At the same time, he taught drama and literature at various universities in Ibadan, Lagos, and Ife, where, since 1975, he has been professor of comparative literature. In 1960, he founded the theatre group, "The 1960 Masks" and in 1964, the "Orisun Theatre Company", in which he has produced his own plays and taken part as actor. He has periodically been visiting professor at the universities of Cambridge, Sheffield, and Yale.
As dramatist, Soyinka has been influenced by, among others, the Irish writer, J.M. Synge, but links up with the traditional popular African theatre with its combination of dance, music, and action. He bases his writing on the mythology of his own tribe-the Yoruba-with Ogun, the god of iron and war, at the centre. He wrote his first plays during his time in London, The Swamp Dwellers and The Lion and the Jewel (a light comedy), which were performed at Ibadan in 1958 and 1959 and were published in 1963.

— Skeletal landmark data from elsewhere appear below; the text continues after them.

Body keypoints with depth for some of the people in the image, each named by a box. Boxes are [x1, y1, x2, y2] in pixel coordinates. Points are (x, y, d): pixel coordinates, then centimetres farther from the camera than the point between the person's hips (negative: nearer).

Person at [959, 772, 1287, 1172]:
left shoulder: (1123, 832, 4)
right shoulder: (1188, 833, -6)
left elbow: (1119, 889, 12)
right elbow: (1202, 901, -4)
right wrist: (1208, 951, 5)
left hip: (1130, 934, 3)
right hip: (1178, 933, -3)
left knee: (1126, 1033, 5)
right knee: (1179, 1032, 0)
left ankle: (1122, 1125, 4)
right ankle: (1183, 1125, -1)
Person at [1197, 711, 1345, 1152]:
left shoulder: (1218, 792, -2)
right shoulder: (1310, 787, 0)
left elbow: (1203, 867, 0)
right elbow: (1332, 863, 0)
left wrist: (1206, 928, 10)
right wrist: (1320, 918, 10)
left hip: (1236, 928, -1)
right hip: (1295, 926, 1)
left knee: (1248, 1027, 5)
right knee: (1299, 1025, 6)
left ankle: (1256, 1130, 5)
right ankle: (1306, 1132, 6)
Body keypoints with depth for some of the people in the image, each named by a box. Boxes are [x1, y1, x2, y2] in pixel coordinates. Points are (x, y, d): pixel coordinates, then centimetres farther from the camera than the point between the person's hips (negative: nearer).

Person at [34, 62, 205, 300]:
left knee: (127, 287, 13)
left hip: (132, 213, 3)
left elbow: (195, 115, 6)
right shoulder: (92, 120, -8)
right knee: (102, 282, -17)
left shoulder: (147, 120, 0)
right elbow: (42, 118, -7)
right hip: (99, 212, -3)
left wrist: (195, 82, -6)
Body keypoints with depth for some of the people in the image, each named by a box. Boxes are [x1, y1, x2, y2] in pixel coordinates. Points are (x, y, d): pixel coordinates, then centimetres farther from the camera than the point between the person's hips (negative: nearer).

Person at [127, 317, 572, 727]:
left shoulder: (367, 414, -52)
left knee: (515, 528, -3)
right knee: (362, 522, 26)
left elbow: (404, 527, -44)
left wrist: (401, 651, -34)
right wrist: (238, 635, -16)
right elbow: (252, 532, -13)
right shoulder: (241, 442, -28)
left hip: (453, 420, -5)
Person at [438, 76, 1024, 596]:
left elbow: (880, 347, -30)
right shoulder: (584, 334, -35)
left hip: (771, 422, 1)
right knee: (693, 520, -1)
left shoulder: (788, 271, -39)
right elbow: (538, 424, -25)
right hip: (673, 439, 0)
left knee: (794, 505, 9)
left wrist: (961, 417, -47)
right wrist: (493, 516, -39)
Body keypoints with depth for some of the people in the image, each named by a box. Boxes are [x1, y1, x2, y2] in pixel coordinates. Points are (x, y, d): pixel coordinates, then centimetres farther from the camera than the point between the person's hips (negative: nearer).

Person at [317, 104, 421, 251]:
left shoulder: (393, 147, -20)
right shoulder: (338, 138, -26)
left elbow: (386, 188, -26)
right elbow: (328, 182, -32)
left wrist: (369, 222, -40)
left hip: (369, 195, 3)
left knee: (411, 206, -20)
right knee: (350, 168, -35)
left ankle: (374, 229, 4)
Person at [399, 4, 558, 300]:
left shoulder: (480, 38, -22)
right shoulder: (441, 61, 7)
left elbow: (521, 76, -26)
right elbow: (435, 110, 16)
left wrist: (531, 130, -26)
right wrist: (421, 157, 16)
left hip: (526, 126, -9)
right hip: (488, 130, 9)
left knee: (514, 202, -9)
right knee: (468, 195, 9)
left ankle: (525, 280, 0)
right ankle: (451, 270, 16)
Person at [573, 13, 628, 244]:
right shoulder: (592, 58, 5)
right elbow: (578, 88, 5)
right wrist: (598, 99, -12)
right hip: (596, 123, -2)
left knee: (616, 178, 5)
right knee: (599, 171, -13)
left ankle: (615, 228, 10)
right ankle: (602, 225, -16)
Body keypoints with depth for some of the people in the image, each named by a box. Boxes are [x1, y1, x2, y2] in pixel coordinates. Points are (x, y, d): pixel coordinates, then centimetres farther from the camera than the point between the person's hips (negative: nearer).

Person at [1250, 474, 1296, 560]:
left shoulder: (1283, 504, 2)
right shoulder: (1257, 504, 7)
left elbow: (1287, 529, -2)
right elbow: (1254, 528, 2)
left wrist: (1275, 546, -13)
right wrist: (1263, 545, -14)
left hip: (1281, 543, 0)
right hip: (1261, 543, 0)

Later, satirical comedies are The Trial of Brother Jero (performed in 1960, publ. 1963) with its sequel, Jero's Metamorphosis (performed 1974, publ. 1973), A Dance of the Forests (performed 1960, publ. 1963), Kongi's Harvest (performed 1965, publ. 1967) and Madmen and Specialists (performed 1970, publ. 1971). Among Soyinka's serious philosophic plays are (apart from "The Swamp Dwellers") The Strong Breed (performed 1966, publ. 1963), The Road ( 1965) and Death and the King's Horseman (performed 1976, publ. 1975). In The Bacchae of Euripides (1973), he has rewritten the Bacchae for the African stage and in Opera Wonyosi (performed 1977, publ. 1981), bases himself on John Gay's Beggar's Opera and Brecht's The Threepenny Opera. Soyinka's latest dramatic works are A Play of Giants (1984) and Requiem for a Futurologist (1985).
Soyinka has written two novels, The Interpreters (1965), narratively, a complicated work which has been compared to Joyce's and Faulkner's, in which six Nigerian intellectuals discuss and interpret their African experiences, and Season of Anomy (1973) which is based on the writer's thoughts during his imprisonment and confronts the Orpheus and Euridice myth with the mythology of the Yoruba. Purely autobiographical are The Man Died: Prison Notes (1972) and the account of his childhood, Aké ( 1981), in which the parents' warmth and interest in their son are prominent. Literary essays are collected in, among others, Myth, Literature and the African World (1975).
Soyinka's poems, which show a close connection to his plays, are collected in Idanre, and Other Poems (1967), Poems from Prison (1969), A Shuttle in the Crypt (1972) the long poem Ogun Abibiman (1976) and Mandela's Earth and Other Poems (1988).